We go from feelings to desire. So then they show a picture of a guy sitting in a tavern having his glass refilled over and over again. That first one was good. How about the second one? How about the third one? How about the fifth one? So we become drunk on our feelings. This is desire. We're intoxicated. The next picture is of a person picking ripe fruit off a tree and having huge baskets of ripe fruit all over the ground, picking it all up and gathering it, taking it to the storage area. This is our accumulation of karma as a result of our desires, grasping more and more and more, trying to pack it all in. You guys have closets in your houses?
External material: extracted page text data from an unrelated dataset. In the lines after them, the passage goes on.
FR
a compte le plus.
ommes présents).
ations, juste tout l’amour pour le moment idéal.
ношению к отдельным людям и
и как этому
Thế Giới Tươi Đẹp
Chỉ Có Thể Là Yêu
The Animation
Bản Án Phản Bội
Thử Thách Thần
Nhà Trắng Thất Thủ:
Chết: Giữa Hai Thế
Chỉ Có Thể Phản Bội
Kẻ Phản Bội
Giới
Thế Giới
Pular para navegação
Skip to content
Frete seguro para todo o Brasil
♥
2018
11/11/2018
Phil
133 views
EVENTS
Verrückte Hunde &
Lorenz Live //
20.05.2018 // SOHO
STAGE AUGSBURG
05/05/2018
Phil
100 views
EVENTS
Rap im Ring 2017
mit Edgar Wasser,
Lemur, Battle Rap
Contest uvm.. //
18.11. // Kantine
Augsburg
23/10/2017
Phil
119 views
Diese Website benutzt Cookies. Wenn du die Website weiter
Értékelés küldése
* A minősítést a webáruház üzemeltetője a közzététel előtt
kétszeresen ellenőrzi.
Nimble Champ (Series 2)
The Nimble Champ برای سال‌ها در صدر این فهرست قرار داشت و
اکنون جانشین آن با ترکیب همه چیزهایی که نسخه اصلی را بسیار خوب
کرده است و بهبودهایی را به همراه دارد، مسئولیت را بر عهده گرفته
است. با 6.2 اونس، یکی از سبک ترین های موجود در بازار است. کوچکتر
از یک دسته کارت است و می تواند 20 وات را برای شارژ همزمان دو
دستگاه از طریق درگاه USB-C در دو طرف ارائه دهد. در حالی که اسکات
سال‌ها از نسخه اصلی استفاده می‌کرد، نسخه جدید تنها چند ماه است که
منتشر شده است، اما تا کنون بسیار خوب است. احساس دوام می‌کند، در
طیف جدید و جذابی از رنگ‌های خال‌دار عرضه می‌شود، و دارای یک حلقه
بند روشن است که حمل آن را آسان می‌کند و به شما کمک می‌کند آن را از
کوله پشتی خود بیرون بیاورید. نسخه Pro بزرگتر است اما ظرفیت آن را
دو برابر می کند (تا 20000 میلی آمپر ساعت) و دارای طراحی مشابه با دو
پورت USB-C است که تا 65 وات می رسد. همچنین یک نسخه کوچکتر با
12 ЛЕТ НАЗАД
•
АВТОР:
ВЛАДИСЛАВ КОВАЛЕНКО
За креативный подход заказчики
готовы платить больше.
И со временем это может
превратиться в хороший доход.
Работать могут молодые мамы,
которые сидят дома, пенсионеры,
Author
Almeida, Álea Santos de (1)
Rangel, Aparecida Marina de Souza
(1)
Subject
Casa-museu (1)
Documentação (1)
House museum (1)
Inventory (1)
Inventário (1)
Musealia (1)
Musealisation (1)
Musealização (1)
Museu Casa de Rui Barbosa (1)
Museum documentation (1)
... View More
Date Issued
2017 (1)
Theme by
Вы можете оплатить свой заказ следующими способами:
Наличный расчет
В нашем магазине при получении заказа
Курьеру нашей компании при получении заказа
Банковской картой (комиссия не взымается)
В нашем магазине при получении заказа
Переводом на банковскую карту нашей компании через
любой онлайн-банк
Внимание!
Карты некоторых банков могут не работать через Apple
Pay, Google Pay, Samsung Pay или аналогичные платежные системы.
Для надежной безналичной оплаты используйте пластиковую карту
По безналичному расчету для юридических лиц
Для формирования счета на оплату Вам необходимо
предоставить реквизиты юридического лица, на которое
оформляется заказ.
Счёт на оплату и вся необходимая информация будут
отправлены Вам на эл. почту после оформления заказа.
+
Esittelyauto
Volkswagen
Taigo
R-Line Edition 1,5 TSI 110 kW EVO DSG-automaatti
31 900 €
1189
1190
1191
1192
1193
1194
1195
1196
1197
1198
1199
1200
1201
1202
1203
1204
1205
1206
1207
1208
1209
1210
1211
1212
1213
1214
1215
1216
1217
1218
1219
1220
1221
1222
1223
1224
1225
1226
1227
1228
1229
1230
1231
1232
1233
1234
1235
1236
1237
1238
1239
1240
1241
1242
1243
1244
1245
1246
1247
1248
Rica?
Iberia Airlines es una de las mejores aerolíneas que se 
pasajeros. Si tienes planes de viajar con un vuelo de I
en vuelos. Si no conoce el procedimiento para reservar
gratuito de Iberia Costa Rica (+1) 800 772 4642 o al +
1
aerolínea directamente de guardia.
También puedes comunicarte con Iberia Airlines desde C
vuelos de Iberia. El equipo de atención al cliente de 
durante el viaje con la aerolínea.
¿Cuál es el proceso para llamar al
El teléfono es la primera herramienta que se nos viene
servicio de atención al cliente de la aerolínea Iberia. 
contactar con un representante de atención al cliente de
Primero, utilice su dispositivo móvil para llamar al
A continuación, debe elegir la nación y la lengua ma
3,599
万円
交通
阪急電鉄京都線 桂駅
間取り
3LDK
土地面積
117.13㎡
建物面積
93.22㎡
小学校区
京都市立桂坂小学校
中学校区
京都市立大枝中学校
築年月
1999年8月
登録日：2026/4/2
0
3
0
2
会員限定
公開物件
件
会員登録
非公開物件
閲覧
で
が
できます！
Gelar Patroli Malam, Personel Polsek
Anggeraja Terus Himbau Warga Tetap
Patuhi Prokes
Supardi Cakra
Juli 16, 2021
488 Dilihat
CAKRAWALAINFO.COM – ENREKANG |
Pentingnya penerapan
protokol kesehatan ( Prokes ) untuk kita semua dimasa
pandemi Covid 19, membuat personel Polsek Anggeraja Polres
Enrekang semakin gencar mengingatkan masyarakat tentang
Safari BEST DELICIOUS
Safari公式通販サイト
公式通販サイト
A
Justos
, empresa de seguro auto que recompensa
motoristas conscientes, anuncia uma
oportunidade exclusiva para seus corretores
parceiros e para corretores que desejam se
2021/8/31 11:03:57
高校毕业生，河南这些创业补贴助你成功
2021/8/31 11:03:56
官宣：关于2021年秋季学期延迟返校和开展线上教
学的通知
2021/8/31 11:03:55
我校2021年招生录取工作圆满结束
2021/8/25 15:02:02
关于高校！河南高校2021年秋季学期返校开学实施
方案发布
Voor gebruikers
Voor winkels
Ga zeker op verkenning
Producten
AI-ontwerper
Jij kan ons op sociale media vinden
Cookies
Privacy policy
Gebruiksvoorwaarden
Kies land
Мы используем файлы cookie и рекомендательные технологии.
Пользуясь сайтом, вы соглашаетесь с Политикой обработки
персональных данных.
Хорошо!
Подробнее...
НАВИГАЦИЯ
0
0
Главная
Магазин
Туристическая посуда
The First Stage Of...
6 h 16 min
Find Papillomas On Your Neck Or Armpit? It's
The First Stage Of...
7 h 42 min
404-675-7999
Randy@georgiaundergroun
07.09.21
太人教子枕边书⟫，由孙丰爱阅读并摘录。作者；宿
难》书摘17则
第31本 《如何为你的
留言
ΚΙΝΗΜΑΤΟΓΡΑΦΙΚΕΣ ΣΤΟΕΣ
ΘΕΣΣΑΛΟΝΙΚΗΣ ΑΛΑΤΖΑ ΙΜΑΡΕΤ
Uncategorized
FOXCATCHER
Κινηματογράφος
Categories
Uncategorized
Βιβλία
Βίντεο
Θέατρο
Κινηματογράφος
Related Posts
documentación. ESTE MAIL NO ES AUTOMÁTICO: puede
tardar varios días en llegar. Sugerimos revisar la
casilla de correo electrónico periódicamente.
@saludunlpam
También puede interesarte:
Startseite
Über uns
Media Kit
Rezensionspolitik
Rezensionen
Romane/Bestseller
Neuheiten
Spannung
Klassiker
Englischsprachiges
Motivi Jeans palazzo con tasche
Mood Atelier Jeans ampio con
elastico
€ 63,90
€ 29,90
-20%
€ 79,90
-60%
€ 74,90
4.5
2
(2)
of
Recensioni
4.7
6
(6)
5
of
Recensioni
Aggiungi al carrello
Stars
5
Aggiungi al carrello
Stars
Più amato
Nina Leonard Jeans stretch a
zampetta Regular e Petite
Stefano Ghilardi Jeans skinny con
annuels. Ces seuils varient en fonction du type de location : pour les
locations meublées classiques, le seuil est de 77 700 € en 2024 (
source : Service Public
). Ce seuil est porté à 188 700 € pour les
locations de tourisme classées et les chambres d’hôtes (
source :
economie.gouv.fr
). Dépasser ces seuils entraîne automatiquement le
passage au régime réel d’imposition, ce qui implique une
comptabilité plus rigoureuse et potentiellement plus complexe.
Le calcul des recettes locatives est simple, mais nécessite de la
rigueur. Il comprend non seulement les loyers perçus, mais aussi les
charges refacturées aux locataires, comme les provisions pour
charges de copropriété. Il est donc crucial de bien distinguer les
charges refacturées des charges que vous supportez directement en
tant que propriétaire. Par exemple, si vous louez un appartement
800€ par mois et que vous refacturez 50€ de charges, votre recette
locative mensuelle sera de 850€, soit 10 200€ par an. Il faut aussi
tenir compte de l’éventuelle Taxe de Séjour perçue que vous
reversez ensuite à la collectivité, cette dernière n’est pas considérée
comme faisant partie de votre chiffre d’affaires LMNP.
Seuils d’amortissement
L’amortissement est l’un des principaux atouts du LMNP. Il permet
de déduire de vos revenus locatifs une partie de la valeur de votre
I sure do. It's amazing. I keep them closed so that stuff doesn't come out at night. So all of these different parts

[42:34]

are glued together by thinking. It's like a magician's skillful conjuration. This is not really happening. It just looks like it is, and we're caught by how we think. So the wheel turns. It's very hard for us to stop this turning wheel. So we've now collected all the fruit, and then the very next step Let's see, where is it? The fruit. Oh yeah, oh yeah. This is terrible. Then the next one is becoming, becoming, and that's kind of like it's predestined. I have a story about becoming. The one illustrated in my little tanka drawing is of a couple in a tent having sex, and it looks like casual sex. But I wanted to offer a better example from my own life.

[43:34]

I think it's a better example. I once went fishing with some friends out in the fair lawns. This was before I was officially a Buddhist, and we were fishing for rock cod, and I by accident caught a ling cod. I didn't mean to do that, but the rock cod that I caught was bait for the ling cod. So this ling cod was about 6 feet tall, and they pulled this fish into the boat, and everyone was going, oh, way to go, you know, way to go. I was absolutely horrified. The fish stayed alive in that boat for a long time, biting. It was an amazing animal, and the fishermen, who didn't seem to mind, were just hitting it on the head and stuff. It was awful. The whole thing was really awful, and everyone's cheering, you know, way to go. I was Nancy at the time. I said, Nancy, great. And then I have a picture of myself holding this fish.

[44:36]

So then the fishermen cut the fish up into little pieces, and I and all my friends carried this fish home in little bags, which I then stuffed into my freezer and all of their freezers, and I never could eat all that fish. So this is becoming. And the next step, which is death, birth and death, birth, the birth of the outcome of all of this stuff that we've been into was that I threw all that fish away. It was really sad. I couldn't eat all that fish, and it's still very painful to me. What was I doing? How much do we need? What is this that we're doing? So anyway, we can see it in our own lives, these patterns. And then the very, very last step is the final curtain call, you know, death, aging and death, when the whole sequence

[45:37]

collapses on itself and disappears in our belief that things end, that there is a curtain call. The curtain closes, and it's all over, right? Well, except that we just start again with the next round, separation, round and round and round. Buddha called this endless cycling, samsara, endless circling, round and round. And this is a function of our mind. This is how the imagination works. This is what we see, what we think, and what we believe is so. We are dreaming of these things. And therefore, we can wake up. We can think of not thinking. You know, what kind of thinking is that? Non-thinking, the essential art of zazen.

[46:38]

And he also said that there is a self, not that one, but there is another self that we can claim and that we can treasure, and that this is the one that's closest to us when we allow that moment of peace, that opening that occurs when we're not thinking, that eternal moment, when once again we are conjoined with the sense of wonder at life itself, and when we are conjoined once again in a wholeness with the universe, not separate, filled with unconditional love. In such a place, there is no coming and there is no going.

[47:41]

There's no arising and there's no ceasing. What kind of thinking is that? Thank you very much.